## Data provided
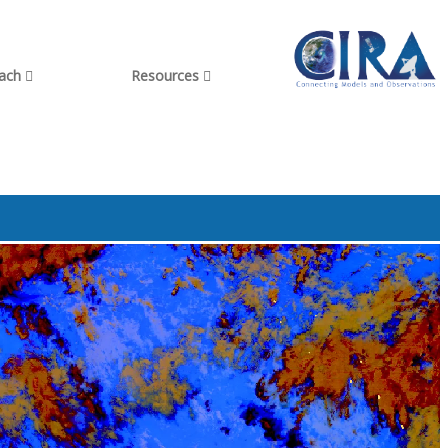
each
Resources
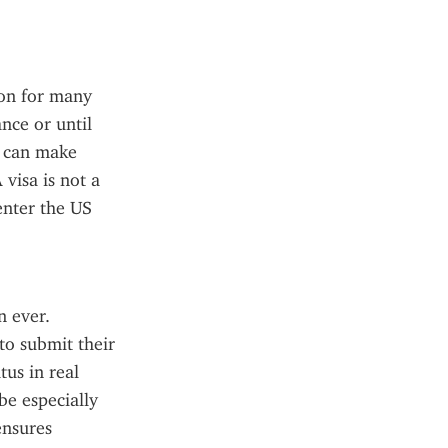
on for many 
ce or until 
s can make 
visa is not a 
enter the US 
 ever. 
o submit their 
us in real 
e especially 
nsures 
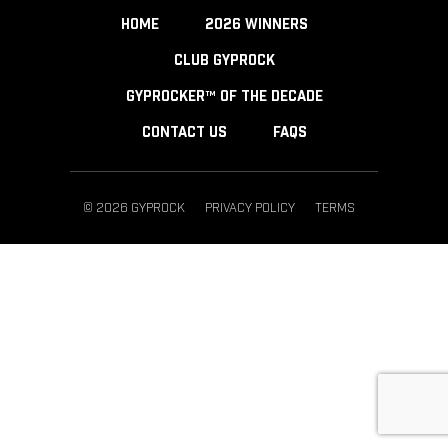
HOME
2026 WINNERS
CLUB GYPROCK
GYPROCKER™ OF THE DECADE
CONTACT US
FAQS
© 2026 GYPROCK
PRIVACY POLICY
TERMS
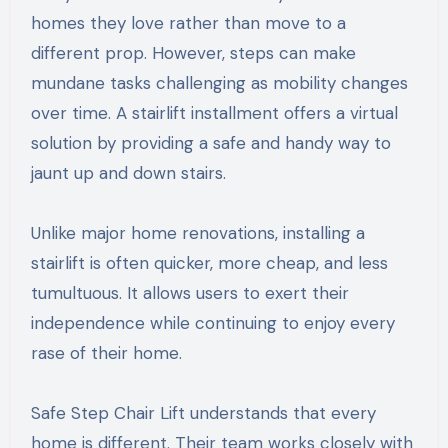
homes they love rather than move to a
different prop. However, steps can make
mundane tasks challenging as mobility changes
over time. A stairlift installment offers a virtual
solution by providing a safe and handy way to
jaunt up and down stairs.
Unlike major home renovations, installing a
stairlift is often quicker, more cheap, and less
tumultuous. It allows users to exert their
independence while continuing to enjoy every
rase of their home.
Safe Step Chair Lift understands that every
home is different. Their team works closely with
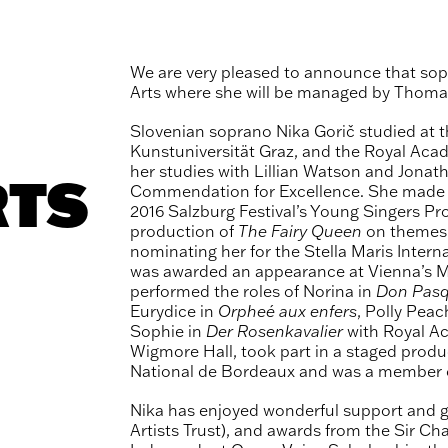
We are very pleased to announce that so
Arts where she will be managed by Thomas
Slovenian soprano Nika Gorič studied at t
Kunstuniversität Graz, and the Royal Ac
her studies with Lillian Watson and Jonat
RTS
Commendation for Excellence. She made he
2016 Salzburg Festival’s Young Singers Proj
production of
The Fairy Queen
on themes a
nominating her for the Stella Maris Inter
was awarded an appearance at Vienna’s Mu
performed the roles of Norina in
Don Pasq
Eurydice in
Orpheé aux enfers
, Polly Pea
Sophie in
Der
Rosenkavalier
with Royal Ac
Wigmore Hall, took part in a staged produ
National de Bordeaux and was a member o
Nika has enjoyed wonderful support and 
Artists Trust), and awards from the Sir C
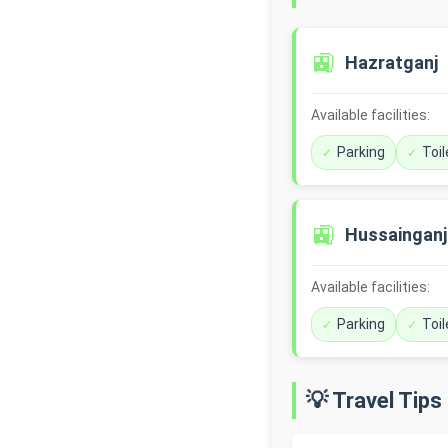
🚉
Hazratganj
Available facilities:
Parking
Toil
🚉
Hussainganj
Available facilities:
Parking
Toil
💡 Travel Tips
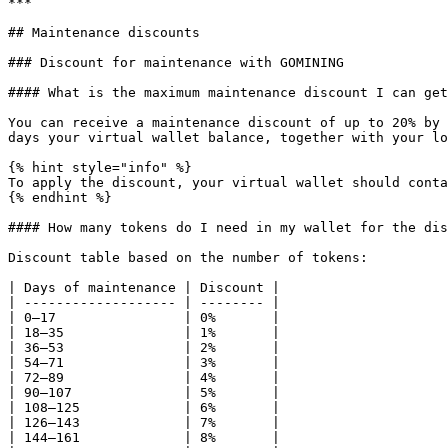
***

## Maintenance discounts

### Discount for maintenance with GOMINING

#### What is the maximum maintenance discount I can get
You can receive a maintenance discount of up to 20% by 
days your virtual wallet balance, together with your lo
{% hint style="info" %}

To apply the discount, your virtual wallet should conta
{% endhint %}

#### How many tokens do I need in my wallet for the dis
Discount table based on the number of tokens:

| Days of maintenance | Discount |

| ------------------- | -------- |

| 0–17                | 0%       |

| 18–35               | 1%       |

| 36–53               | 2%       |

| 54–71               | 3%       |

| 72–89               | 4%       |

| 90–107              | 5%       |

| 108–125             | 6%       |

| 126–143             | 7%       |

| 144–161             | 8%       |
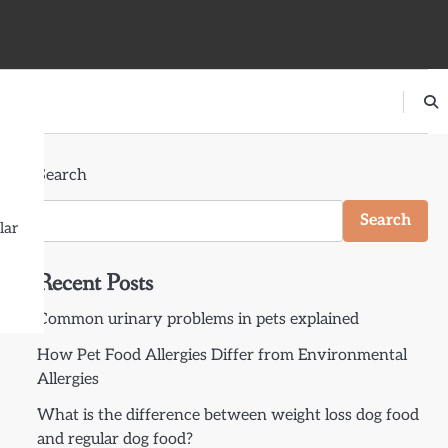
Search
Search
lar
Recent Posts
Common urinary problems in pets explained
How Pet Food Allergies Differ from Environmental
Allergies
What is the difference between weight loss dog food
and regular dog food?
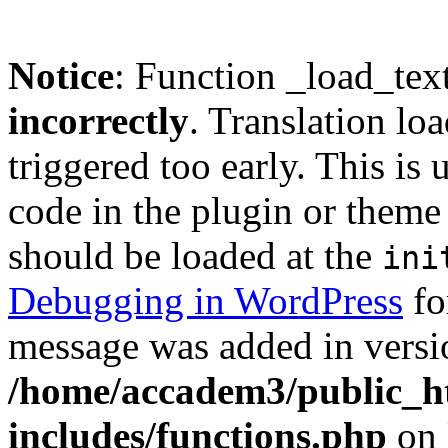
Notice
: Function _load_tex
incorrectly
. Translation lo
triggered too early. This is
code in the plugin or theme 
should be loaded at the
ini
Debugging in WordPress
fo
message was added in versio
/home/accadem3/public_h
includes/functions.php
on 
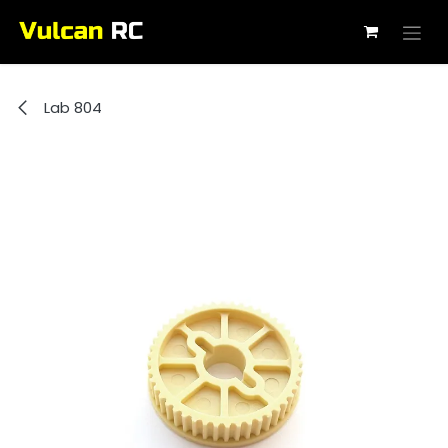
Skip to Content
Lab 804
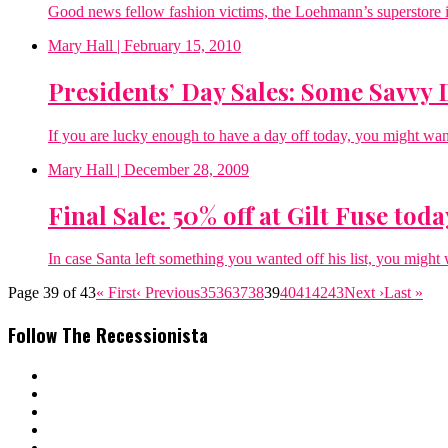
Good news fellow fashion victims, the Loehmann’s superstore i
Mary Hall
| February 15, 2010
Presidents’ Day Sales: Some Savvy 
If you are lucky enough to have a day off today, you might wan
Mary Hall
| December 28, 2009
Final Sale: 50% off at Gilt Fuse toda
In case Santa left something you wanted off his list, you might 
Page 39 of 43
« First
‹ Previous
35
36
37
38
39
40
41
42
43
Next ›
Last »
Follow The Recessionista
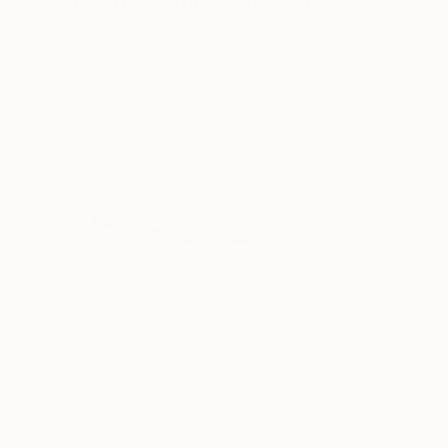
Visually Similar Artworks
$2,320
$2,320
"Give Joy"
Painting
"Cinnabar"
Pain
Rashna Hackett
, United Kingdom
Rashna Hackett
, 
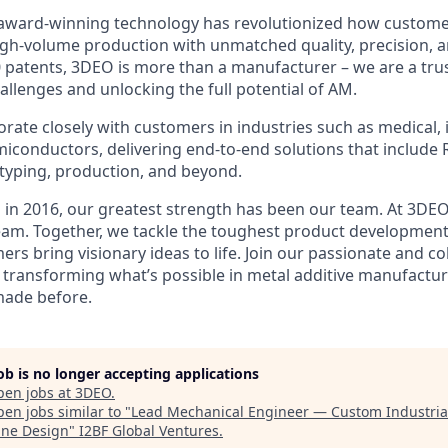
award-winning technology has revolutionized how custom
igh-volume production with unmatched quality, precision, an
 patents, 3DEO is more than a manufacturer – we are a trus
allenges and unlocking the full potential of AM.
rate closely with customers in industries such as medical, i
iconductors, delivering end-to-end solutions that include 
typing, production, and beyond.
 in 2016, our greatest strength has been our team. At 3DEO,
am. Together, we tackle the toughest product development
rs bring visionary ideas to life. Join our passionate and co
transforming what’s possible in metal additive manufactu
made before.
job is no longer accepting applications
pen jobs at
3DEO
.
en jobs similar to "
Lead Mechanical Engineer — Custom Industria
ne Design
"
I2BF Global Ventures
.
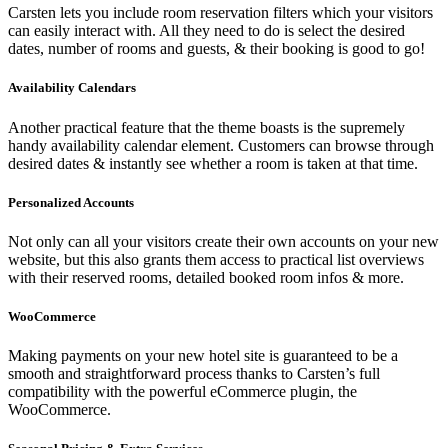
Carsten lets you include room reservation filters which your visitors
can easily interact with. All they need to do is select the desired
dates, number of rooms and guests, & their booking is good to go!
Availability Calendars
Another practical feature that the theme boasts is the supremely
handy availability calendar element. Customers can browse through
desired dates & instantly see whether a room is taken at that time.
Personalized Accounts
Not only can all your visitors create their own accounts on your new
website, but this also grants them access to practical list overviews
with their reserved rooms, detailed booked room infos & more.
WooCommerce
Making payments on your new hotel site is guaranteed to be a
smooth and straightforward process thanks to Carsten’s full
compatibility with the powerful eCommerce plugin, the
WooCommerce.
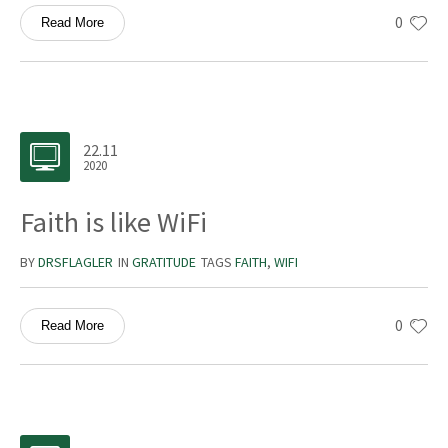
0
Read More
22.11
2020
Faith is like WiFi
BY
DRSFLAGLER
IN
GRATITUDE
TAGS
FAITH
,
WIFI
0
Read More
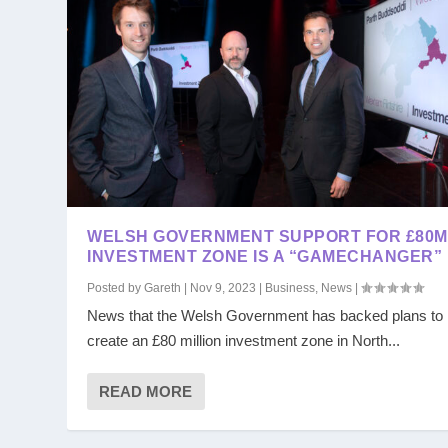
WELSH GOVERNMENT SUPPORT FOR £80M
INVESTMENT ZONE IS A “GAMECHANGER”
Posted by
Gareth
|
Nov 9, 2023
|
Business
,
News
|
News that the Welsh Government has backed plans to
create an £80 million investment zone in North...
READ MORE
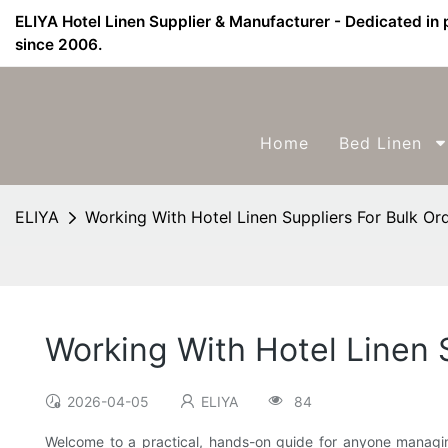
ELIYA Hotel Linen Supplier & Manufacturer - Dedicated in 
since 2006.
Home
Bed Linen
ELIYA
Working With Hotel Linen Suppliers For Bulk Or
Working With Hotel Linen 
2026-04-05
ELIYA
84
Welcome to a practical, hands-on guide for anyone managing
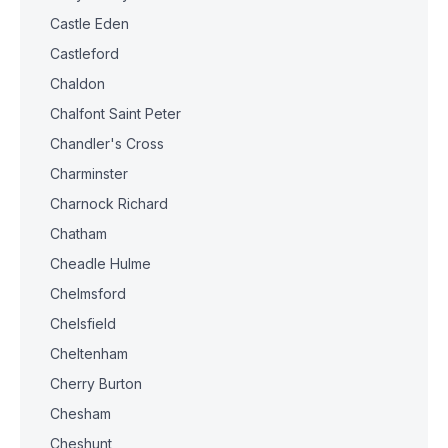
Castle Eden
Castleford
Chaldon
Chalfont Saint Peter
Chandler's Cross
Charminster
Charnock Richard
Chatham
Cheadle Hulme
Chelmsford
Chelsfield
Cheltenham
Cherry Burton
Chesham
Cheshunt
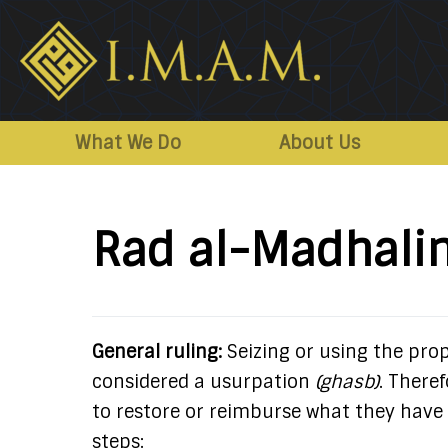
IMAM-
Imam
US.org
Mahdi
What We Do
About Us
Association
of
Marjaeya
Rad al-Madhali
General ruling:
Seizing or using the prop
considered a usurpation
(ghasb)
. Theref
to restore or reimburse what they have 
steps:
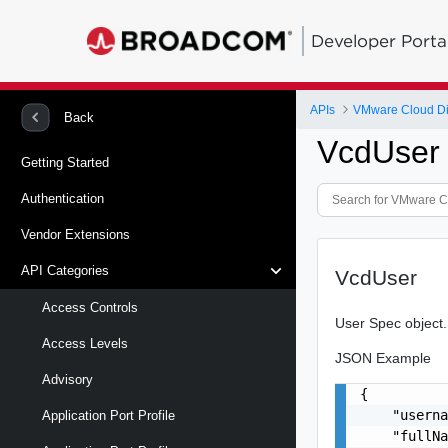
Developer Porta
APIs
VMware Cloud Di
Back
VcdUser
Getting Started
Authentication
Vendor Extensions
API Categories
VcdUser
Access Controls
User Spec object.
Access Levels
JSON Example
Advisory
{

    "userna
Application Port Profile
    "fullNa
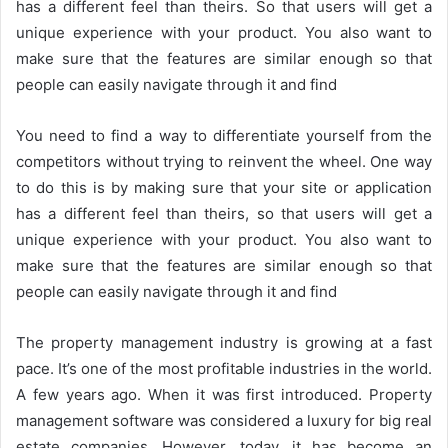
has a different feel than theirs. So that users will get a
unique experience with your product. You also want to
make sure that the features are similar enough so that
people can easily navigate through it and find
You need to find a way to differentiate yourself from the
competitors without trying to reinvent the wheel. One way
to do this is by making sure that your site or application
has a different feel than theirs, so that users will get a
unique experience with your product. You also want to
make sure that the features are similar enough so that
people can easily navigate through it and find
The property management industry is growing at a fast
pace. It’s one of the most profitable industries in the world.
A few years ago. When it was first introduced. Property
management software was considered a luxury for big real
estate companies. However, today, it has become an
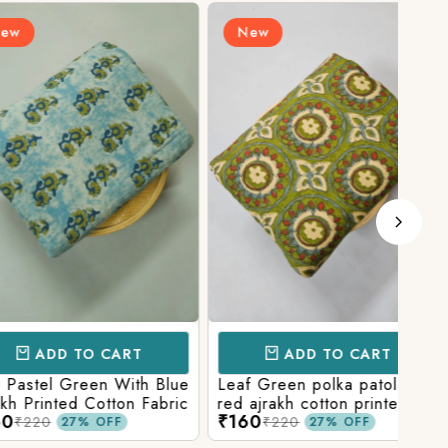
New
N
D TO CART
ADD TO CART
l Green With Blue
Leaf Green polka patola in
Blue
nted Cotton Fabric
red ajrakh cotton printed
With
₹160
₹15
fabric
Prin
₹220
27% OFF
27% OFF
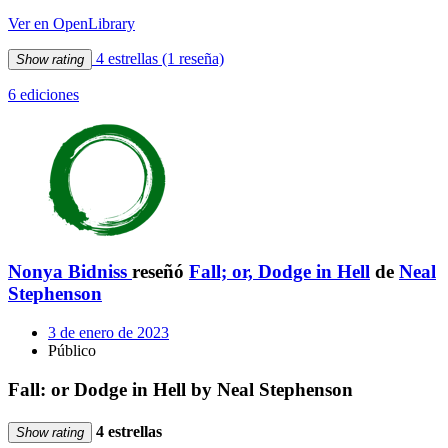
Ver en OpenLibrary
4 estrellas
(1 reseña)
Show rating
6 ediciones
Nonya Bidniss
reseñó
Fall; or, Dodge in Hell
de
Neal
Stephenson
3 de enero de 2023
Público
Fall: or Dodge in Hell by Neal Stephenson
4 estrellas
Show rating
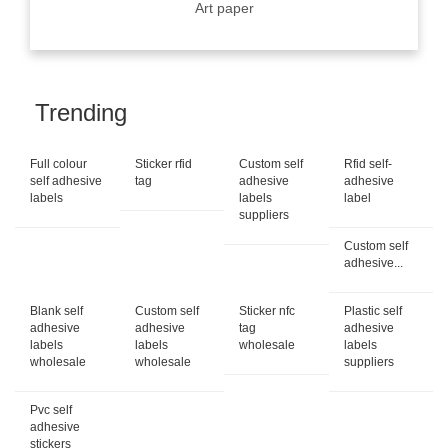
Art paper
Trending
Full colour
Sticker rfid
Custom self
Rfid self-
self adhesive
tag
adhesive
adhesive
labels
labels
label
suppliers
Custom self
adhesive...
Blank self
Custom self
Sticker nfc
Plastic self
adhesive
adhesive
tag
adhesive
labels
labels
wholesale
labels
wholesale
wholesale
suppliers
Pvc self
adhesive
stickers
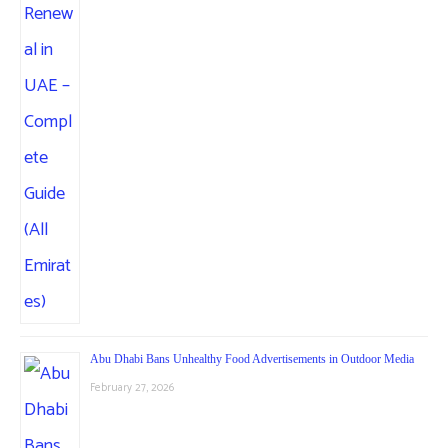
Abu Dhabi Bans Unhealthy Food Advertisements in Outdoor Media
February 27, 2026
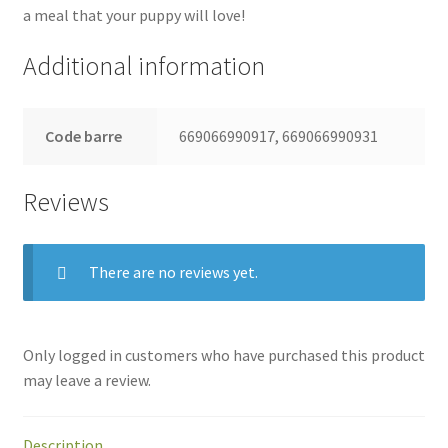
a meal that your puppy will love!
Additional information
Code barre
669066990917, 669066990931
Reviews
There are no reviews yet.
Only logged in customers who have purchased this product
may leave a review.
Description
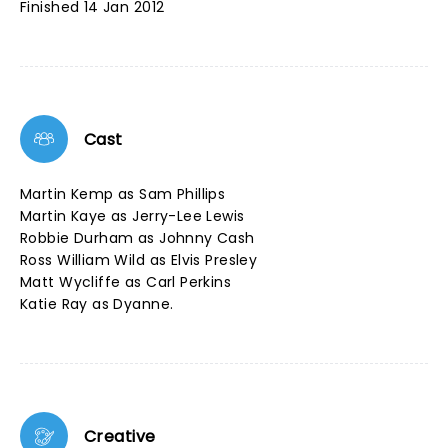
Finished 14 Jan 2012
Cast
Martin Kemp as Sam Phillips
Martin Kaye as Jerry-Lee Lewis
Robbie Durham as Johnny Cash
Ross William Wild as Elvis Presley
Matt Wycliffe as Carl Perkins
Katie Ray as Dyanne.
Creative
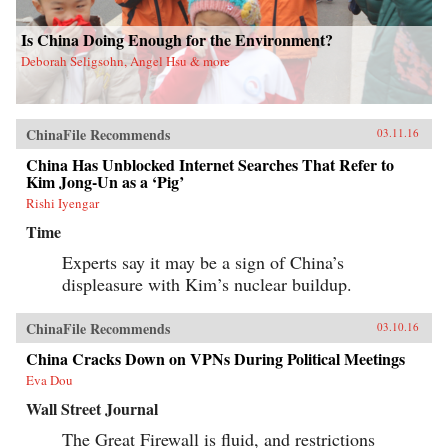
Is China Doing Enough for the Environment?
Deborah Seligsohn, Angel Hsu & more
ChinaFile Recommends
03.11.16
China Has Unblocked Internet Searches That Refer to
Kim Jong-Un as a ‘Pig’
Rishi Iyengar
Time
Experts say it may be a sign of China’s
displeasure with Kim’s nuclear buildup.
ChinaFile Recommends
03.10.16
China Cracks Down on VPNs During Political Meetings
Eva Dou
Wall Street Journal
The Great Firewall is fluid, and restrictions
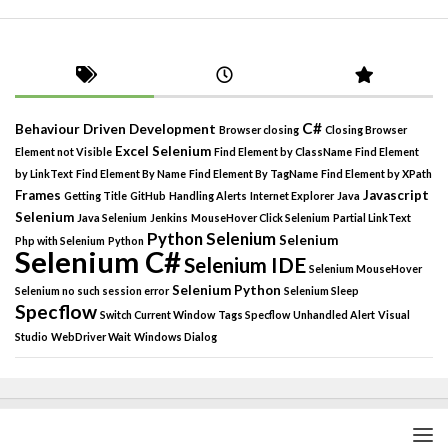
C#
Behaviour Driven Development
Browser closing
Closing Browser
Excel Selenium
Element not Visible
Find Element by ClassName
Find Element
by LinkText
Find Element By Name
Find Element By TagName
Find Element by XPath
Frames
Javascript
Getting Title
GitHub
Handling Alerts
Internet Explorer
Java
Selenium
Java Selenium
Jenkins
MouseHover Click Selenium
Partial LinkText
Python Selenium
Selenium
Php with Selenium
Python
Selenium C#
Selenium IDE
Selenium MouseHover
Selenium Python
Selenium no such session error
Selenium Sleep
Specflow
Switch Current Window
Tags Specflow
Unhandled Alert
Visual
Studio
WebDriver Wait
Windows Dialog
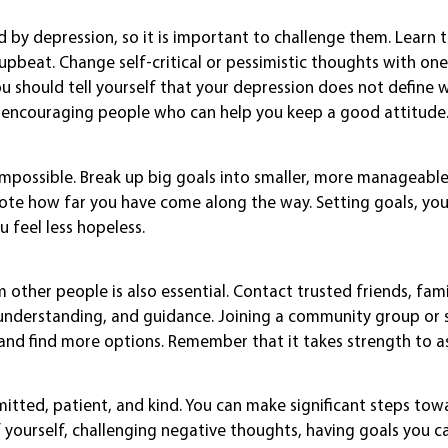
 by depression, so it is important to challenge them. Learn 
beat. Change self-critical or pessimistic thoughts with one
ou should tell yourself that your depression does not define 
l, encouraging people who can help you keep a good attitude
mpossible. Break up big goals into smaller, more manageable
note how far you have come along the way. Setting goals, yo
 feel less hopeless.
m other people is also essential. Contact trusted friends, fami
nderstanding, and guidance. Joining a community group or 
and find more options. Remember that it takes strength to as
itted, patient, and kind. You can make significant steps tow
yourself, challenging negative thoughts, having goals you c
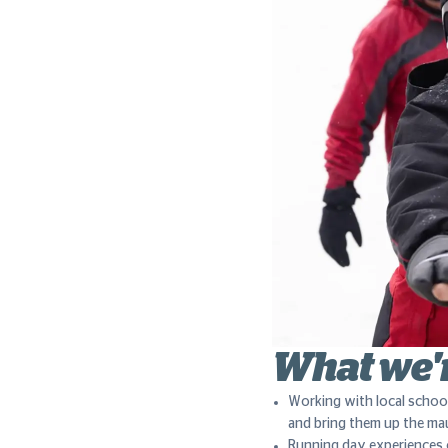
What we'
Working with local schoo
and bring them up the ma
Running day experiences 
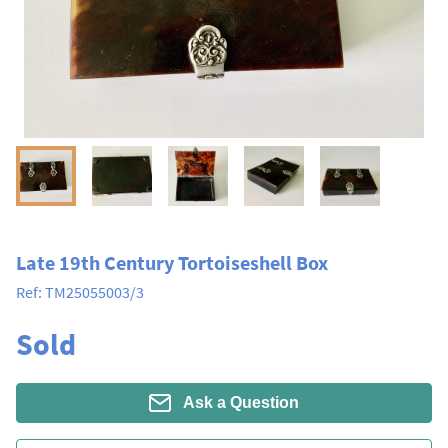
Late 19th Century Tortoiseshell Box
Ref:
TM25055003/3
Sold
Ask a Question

## Exercise directions
Please repeat exactly the data above from its first line to the line that contains "maintenance | Discount |", inclusive, and leave every picture out.

## Exercise result
each
Resources
on for many 
ce or until 
s can make 
visa is not a 
enter the US 
 ever. 
o submit their 
us in real 
e especially 
nsures 
HOME
2026 WINNERS
CLUB GYPROCK
GYPROCKER™ OF THE DECADE
CONTACT US
FAQS
© 2026 GYPROCK
PRIVACY POLICY
TERMS
homes they love rather than move to a
different prop. However, steps can make
mundane tasks challenging as mobility changes
over time. A stairlift installment offers a virtual
solution by providing a safe and handy way to
jaunt up and down stairs.
Unlike major home renovations, installing a
stairlift is often quicker, more cheap, and less
tumultuous. It allows users to exert their
independence while continuing to enjoy every
rase of their home.
Safe Step Chair Lift understands that every
home is different. Their team works closely with
We are very pleased to announce that so
Arts where she will be managed by Thomas
Slovenian soprano Nika Gorič studied at t
Kunstuniversität Graz, and the Royal Ac
her studies with Lillian Watson and Jonat
RTS
Commendation for Excellence. She made he
2016 Salzburg Festival’s Young Singers Proj
production of
The Fairy Queen
on themes a
nominating her for the Stella Maris Inter
was awarded an appearance at Vienna’s Mu
performed the roles of Norina in
Don Pasq
Eurydice in
Orpheé aux enfers
, Polly Pea
Sophie in
Der
Rosenkavalier
with Royal Ac
Wigmore Hall, took part in a staged produ
National de Bordeaux and was a member o
Nika has enjoyed wonderful support and 
Artists Trust), and awards from the Sir C
🚉
Hazratganj
Available facilities:
Parking
Toil
🚉
Hussainganj
Available facilities:
Parking
Toil
💡 Travel Tips
***

## Maintenance discounts

### Discount for maintenance with GOMINING

#### What is the maximum maintenance discount I can get
You can receive a maintenance discount of up to 20% by 
days your virtual wallet balance, together with your lo
{% hint style="info" %}

To apply the discount, your virtual wallet should conta
{% endhint %}

#### How many tokens do I need in my wallet for the dis
Discount table based on the number of tokens:

| Days of maintenance | Discount |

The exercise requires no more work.